- Exercise brief
Among the entries below, copy every line that carries the word "матч".

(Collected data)
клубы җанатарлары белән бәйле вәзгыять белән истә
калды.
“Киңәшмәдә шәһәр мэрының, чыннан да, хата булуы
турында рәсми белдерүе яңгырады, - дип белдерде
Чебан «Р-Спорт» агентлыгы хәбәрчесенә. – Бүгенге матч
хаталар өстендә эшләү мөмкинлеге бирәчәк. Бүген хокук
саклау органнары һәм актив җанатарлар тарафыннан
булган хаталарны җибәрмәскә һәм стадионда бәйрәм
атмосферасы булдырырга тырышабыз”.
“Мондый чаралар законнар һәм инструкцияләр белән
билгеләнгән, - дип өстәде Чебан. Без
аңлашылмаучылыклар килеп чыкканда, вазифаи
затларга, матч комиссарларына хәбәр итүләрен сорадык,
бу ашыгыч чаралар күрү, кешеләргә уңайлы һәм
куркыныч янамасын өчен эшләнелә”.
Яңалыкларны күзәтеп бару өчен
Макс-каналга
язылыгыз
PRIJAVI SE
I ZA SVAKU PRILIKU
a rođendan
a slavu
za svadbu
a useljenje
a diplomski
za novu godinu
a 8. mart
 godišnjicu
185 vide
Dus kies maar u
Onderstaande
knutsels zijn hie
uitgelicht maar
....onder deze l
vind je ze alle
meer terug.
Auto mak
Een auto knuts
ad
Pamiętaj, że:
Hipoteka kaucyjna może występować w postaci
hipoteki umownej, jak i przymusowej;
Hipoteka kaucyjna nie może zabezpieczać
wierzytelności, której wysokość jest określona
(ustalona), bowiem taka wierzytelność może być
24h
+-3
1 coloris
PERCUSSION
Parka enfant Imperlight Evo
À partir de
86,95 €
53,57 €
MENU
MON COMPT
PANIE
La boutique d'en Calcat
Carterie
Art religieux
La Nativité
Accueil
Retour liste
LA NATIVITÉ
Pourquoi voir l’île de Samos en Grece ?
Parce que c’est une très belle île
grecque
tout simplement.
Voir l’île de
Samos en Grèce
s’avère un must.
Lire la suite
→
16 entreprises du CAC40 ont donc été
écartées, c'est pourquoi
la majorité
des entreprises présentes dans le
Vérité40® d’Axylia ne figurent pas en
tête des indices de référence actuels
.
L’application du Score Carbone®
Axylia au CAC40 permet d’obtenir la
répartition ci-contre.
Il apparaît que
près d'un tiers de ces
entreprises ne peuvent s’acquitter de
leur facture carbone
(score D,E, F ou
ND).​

- Output
Чебан «Р-Спорт» агентлыгы хәбәрчесенә. – Бүгенге матч
затларга, матч комиссарларына хәбәр итүләрен сорадык,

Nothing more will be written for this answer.